Former premier Imran Khan, who was ousted in a confidence vote last month was blamed for mishandling the economy.
“I will meet you in Islamabad’s at Srinagar Highway on 25th,” opposition leader Khan told a media conference on Sunday.
I want all you to head out in such a manner that you reach there at 3 p.m., he added.
Khan has been holding rallies around the country following his ouster, blaming the United States for conspiring against his government.
Prime Minister Shehbaz Sharif’s government is yet to implement economic policies such as curtailing costly energy subsidies, which were introduced by Khan's government in his last days in power as he faced mounting pressure over rising inflation.
“No matter how long it takes we will stay in Islamabad, until our demands of dissolution of assemblies and date of free and fair elections is announced,” Imran Khan flanked by his close associates told reporters.
"I want people from all walks of life to take part in this march.
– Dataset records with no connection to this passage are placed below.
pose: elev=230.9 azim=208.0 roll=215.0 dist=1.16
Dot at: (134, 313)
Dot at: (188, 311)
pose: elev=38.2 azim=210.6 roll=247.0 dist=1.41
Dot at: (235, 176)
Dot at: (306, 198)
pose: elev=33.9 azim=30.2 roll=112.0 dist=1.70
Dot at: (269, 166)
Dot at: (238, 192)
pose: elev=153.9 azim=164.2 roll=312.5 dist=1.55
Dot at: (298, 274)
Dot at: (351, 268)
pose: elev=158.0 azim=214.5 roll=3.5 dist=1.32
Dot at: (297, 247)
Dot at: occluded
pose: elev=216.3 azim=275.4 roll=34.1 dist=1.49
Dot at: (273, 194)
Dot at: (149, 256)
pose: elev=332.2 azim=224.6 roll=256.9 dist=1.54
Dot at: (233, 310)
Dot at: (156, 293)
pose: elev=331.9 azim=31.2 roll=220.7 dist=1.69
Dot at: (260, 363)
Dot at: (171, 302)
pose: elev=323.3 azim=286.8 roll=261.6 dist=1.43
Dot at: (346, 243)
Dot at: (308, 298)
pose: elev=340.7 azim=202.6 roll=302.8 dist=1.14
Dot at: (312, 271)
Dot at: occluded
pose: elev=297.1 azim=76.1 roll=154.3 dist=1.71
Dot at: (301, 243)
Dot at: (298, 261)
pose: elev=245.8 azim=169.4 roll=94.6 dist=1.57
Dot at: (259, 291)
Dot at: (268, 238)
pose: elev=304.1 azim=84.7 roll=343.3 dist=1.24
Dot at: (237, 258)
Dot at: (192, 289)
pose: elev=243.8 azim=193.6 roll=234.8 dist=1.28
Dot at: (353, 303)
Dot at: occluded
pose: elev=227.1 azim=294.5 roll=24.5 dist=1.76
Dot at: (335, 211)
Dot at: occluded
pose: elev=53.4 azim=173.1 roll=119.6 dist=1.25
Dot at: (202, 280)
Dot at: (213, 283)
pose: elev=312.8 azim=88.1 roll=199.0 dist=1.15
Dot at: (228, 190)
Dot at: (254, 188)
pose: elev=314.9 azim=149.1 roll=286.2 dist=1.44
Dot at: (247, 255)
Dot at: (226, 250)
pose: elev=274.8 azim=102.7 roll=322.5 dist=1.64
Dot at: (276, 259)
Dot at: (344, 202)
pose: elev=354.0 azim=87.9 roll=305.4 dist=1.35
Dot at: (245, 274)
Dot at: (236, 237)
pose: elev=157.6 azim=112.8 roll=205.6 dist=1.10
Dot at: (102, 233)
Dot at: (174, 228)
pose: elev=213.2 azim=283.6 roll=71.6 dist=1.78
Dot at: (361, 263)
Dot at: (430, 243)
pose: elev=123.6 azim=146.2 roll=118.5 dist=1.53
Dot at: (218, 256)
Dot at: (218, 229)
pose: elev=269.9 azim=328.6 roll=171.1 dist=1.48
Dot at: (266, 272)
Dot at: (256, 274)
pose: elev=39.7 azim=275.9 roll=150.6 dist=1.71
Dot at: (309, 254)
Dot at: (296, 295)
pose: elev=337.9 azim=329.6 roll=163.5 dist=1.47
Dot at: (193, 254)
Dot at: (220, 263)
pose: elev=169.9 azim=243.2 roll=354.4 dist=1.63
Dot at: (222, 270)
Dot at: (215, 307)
This is not politics it’s a jihad against injustice," Khan added.
Pakistan is in dire need of external financial support due to a widening current account deficit and foreign reserves falling below $10.5 billion, equivalent to less than two months of imports. [L3N2X12L5]
Talks between the government and the International Monetary Fund (IMF) for the release of more from a $6 billion rescue package agreed in 2019 are underway in Doha.